PROVIDED DATA ▸
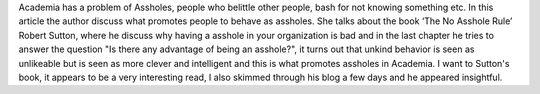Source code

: .. url: https://thesiswhisperer.com/2013/02/13/academic-assholes/
.. title: Academic Assholes and the circle of niceness
.. date: 2015-11-08 17:10
.. tags: webnotes

Academia has a problem of Assholes, people who belittle other people, bash for
not knowing something etc. In this article the author discuss what promotes
people to behave as assholes. She talks about the book ‘The No Asshole Rule’
Robert Sutton, where he discuss why having a asshole in your organization is
bad and in the last chapter he tries to answer the question "Is there any
advantage of being an asshole?", it turns out that unkind behavior is seen as
unlikeable but is seen as more clever and intelligent and this is what promotes
assholes in Academia. I want to Sutton's book, it appears to be a very
interesting read, I also skimmed through his blog a few days and he appeared
insightful.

ABOUT THIS TASK ▸ Reproduce the whole of the data, word for word, and omit its pictures.

ANSWER BOX ▸
Source code

: .. url: https://thesiswhisperer.com/2013/02/13/academic-assholes/
.. title: Academic Assholes and the circle of niceness
.. date: 2015-11-08 17:10
.. tags: webnotes

Academia has a problem of Assholes, people who belittle other people, bash for
not knowing something etc. In this article the author discuss what promotes
people to behave as assholes. She talks about the book ‘The No Asshole Rule’
Robert Sutton, where he discuss why having a asshole in your organization is
bad and in the last chapter he tries to answer the question "Is there any
advantage of being an asshole?", it turns out that unkind behavior is seen as
unlikeable but is seen as more clever and intelligent and this is what promotes
assholes in Academia. I want to Sutton's book, it appears to be a very
interesting read, I also skimmed through his blog a few days and he appeared
insightful.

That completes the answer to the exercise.